Diel cycle of nitrogen fixation
Possible that the cycle of nitrogen fixation is due to a circadian rhythm. Day-advantage: Use energy/reductants from photosynthesis. Night: present as high molecular mass form (inactive) and is determined by how much fixation occurs. Light: cause initiation of synthesis and return of the Fe protein to the active low molecular mass. Modification in inactive from occurs in O2 presence. Fe protein could play a role in protection of nitrogenase from inactivation by O2 but not simultaneous photosynthesis/fixation.
Characteristics of Trichodesmium that may be relevant to its planktonic existence.

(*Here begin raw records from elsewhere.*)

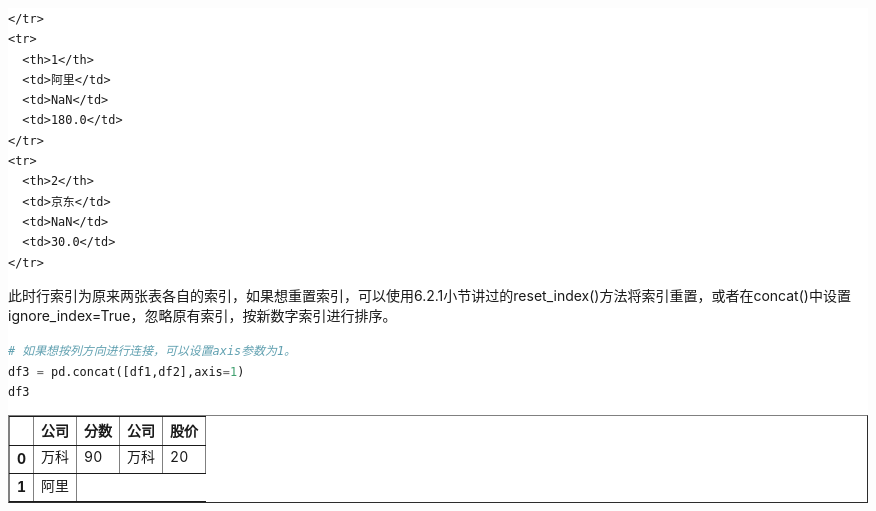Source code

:     </tr>
    <tr>
      <th>1</th>
      <td>阿里</td>
      <td>NaN</td>
      <td>180.0</td>
    </tr>
    <tr>
      <th>2</th>
      <td>京东</td>
      <td>NaN</td>
      <td>30.0</td>
    </tr>
  </tbody>
</table>

</div>



此时行索引为原来两张表各自的索引，如果想重置索引，可以使用6.2.1小节讲过的reset_index()方法将索引重置，或者在concat()中设置ignore_index=True，忽略原有索引，按新数字索引进行排序。


```python
# 如果想按列方向进行连接，可以设置axis参数为1。
df3 = pd.concat([df1,df2],axis=1)
df3
```




<div>
<style scoped>
    .dataframe tbody tr th:only-of-type {
        vertical-align: middle;
    }


    .dataframe tbody tr th {
        vertical-align: top;
    }
    
    .dataframe thead th {
        text-align: right;
    }

</style>

<table border="1" class="dataframe">
  <thead>
    <tr style="text-align: right;">
      <th></th>
      <th>公司</th>
      <th>分数</th>
      <th>公司</th>
      <th>股价</th>
    </tr>
  </thead>
  <tbody>
    <tr>
      <th>0</th>
      <td>万科</td>
      <td>90</td>
      <td>万科</td>
      <td>20</td>
    </tr>
    <tr>
      <th>1</th>
      <td>阿里</td>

I) forms colonies which may: allow self-shading, provide a habitat for O2 consume symbionts, facilitate the creation of reduced O2 zones. ii) produces gas vacuoles which: allow modification of sinking, allow active migration and enhance the availability of dilute nutrients such as P. iii) extensive methylation of Trichodesmium DNA: modification of adenine residues, may inhibit infection, conferring stability against high UV.
Deep Sea Microbiology
Considerable biological activity is found in the photic zone (down to ca 300m) and at depths down to 1000m. Depths > 1000m (deep sea) are in comparison ‘deserts’ and biologically inactive. Exceptions do exist though e.g hydrothermal vents. 3 major environmental extremes: low temperature, high pressure and low nutrient levels.
Hydrothermal vents
Hot vents ‘black smokers’ - hot hydrothermal fluid containing abundant metal sulphides reaches the sea floor directly & precipitates on emerging into cold seawater forming a tower or chimney. Warm vents - where hot hydrothermal fluid is cooled by seawater permeating the sediment. ‘White smokers’ emit lighter-hued minerals, such as those containing barium, calcium, and silicon. These vents also tend to have lower temperature plumes. These are alkaline hydrothermal vents.
Around hydrothermal vents thriving invertebrate communities exist, supported by the activity of microorganisms:
Tubeworms over 2m in length, & large numbers of clams & mussels. Vents do not discharge organic matter. Rather, reduced inorganic material. Animal communities are dependent on lithotrophic bacteria which grow at the expense of inorganic energy sources. We can find: Sulphur-oxidising lithotrophs, Nitrifying bacteria, Hydrogen-oxidising bacteria, Iron & manganese oxidising bacteria, Methylotrophic bacteria, microbes thus use inorganic material to gain energy
Direct symbiotic relationships of bacteria & animals
2 m long tubeworms (Family Pogonophora). These lack a mouth, gut or anus but contain a modified gastrointestinal tract consisiting of spongy tissue called the trophosome. Trophosome tissue contains S granules, but with large numbers ~ 109 cells/g tissue of the S-oxidising bacterium. Tubeworms are organotrophs - living off the excretory products & dead cells of the lithotrophic symbiont. S-oxidising bacterial communities have also been found in the gill tissues of giant clams & mussels. It’s possible methane-oxidising bacteria also play a role as symbionts in hydrothermal vent animals.